Toso não tem estimativas da diminuição de tempo que o portal trouxe entre a análise dos pedidos e a concretização do negócio, mas acredita que houve uma “redução significativa, além do aumento na qualidade das solicitações feitas por distribuidores. “A Grendene é uma empresa que não calcula o ROI (Retorno sobre o Investimento) de seus projetos, a gente olha para os projetos que possam trazer resultados”, garante.

Outros dois projetos que também não tiveram resultados estimados pelo executivo envolvem a implantação do Preactor, um sistema APS (Advanced Planning Systems) de controle de produção, e do Matrix, software que gerencia o ciclo de vida de produtos. Os dois projetos começaram em 2007 e ainda estão em fase de implantação de módulos.

“Antes do Preactor, a Grendene produzia e entregava 10 milhões de pares por mês e continua com esse número. Não houve aumento na produção por isso, mas o processo está muito mais organizado. Com certeza houve diminuição de horas extras”, analisa.

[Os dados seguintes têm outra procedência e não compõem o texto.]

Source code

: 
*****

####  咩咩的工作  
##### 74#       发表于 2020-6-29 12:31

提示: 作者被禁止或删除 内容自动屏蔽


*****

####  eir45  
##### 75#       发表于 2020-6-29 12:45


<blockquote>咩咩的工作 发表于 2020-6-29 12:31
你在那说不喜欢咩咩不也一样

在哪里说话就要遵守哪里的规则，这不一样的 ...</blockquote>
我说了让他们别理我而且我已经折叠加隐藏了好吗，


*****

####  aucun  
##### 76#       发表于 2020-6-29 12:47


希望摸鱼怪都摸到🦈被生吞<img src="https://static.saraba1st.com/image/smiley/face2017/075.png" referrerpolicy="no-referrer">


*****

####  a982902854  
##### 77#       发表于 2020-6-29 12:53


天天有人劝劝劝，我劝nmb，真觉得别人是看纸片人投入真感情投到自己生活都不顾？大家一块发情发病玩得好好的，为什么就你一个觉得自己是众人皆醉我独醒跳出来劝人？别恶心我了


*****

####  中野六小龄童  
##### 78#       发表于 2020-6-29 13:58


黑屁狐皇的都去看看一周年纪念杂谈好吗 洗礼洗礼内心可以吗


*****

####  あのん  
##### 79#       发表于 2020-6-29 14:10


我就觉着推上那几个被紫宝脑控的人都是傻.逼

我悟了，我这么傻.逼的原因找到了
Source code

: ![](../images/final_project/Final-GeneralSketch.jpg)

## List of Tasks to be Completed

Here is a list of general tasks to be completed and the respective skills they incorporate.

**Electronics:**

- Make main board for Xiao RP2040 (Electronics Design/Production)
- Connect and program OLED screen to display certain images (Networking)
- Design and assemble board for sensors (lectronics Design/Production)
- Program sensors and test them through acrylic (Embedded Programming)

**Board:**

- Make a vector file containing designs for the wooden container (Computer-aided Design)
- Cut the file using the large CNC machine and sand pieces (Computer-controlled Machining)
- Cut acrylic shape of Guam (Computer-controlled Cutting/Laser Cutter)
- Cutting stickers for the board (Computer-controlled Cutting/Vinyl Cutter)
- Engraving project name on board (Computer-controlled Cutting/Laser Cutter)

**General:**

Na infra-estrutura de TI, em 2007, a companhia aderiu à virtualização de servidores, usando a solução da VMware. Os 40 servidores da empresa contam com o recurso, nos quais funcionam cerca de 70 aplicativos que cobrem praticamente todos os sistemas. A iniciativa, conta Toso, deixou mais dinâmica a área de TI, que ganhou agilidade para criar novos servidores, por exemplo. “Ela nos proporciona uma melhor ‘flexibilização’ da alocação de recursos, tanto na criação de novos servidores, quanto na ampliação dos já existentes“, comenta.

TI como a palma da mão
Aos 49 anos, Toso, que é administrador de empresas por formação, dedicou mais de metade da sua vida à TI. Está na Grendene há 27 anos e conta, orgulhoso, que deu início à área de Tecnologia da Informação da companhia. “Quando eu entrei na empresa, não existia nenhum computador, fui o responsável por implantar todos os sistemas”, recorda.

O executivo começou a trabalhar com tecnologia porque percebeu que havia oportunidades e faltavam profissionais. “Costumo dizer que naquela época quem não tinha medo de teclado já era um bom candidato a trabalhar na área”, brinca. Sem medo de teclado e de desafios, Toso acompanhou de perto diversos ciclos e tendências experimentadas pelo setor, como a chegada de microcomputadores, mainframes e a tendência a desenvolvimento interno de sistemas e à aquisição de pacotes de fornecedores.

Para ele, o desafio futuro para a TI da Grendene é criar um projeto que viabilize a colaboração entre todas as áreas da empresa, que hoje já tem ações do tipo, mas pontuais. “Acho que para o próximo ano seria legal ter um bom processo de colaboração interno e externo da companhia”, finaliza.